• **Excerpted passage**:
The Sunix Charge Controller CMDT-A2420 (and A2410 for the 10A model) is for someone who is looking for a basic solar charge controller for lead-acid batteries, but they're willing to spend just a few extra dollars to upgrade from the more common bottom-shelf variant. Actually, that's kind of the funny thing? This unit is selling for a price that is actually LOWER than similar models which are lacking some of the features found in this one! On the upside, a few of the other controllers will also support other battery types, but many competing models will lack the extra row of icons on the bottom of the LCD display.
The user of this product will either have a 12V or 24V battery bank, and they will be using lead-acid batteries. They have one or more solar panels that they've tied together into a single string with an output voltage that is more than required to charge the battery (at least 14.8V going into to the charge controller). You can use panels which put out significantly more voltage (up to 50 Vdc), but be aware that some of its ability to charge the battery will be diminished when you significantly mismatch your panel and battery voltages. Finally, the charge controller is limited to 20A, which is around 360 watts for solar panels which are designed for 12V systems. (For the 10A model, the limit is much tighter, only 180 watts.)

• **Data supplied**:
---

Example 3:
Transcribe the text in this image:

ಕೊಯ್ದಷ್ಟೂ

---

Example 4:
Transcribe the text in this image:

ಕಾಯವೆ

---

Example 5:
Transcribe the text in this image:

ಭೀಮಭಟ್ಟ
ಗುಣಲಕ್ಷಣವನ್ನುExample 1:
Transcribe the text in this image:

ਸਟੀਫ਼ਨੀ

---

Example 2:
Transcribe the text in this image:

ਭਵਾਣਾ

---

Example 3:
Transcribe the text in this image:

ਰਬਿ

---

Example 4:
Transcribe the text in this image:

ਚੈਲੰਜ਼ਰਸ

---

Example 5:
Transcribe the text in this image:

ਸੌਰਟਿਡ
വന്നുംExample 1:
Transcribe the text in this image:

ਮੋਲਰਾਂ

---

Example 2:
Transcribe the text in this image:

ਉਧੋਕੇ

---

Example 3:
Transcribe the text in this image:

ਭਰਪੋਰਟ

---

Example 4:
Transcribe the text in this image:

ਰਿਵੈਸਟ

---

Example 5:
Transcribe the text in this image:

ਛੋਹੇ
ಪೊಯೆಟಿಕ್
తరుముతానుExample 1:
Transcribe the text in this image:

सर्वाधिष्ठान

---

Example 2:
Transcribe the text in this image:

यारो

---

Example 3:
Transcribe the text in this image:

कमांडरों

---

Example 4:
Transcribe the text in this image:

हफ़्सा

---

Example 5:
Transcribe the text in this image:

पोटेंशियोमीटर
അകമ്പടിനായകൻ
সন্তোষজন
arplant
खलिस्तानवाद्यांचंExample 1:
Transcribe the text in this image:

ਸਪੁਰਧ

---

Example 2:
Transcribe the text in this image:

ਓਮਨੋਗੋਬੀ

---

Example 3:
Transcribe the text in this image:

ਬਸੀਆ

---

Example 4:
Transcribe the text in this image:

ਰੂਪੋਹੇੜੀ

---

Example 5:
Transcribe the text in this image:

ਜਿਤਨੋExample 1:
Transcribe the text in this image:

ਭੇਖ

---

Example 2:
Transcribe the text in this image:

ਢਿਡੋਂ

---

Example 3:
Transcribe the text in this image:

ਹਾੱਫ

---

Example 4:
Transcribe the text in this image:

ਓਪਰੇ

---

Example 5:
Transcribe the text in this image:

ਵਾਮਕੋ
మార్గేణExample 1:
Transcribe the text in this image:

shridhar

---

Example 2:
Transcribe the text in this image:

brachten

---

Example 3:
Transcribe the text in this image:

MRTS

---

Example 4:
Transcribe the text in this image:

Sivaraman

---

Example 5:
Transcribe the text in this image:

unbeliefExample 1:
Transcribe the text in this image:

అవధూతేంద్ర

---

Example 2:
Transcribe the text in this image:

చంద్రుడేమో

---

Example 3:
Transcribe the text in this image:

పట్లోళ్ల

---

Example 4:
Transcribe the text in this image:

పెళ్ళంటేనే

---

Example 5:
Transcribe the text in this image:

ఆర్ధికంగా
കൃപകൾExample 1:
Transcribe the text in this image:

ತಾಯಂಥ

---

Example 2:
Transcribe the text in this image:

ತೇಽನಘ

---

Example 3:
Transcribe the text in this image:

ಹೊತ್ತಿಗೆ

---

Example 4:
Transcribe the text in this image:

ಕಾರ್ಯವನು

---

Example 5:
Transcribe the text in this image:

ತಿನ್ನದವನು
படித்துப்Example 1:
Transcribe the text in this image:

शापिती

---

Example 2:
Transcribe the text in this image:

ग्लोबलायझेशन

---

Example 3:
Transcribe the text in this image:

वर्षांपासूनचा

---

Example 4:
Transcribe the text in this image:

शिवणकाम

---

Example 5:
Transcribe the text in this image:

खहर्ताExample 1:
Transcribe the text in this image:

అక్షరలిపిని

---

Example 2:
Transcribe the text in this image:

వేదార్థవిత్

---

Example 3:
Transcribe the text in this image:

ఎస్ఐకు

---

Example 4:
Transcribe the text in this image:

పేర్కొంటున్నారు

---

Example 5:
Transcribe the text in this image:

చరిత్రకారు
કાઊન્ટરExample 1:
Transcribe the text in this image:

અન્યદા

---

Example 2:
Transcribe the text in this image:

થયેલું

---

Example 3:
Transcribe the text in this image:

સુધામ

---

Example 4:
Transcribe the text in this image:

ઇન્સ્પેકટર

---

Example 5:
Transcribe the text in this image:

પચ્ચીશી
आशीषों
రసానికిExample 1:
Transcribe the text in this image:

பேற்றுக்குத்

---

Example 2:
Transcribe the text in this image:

• **Set exercise**:
Please give the solar panel wattage limit that the charge controller excerpt states for the 10A model.

• **Exercise response**:
180 watts.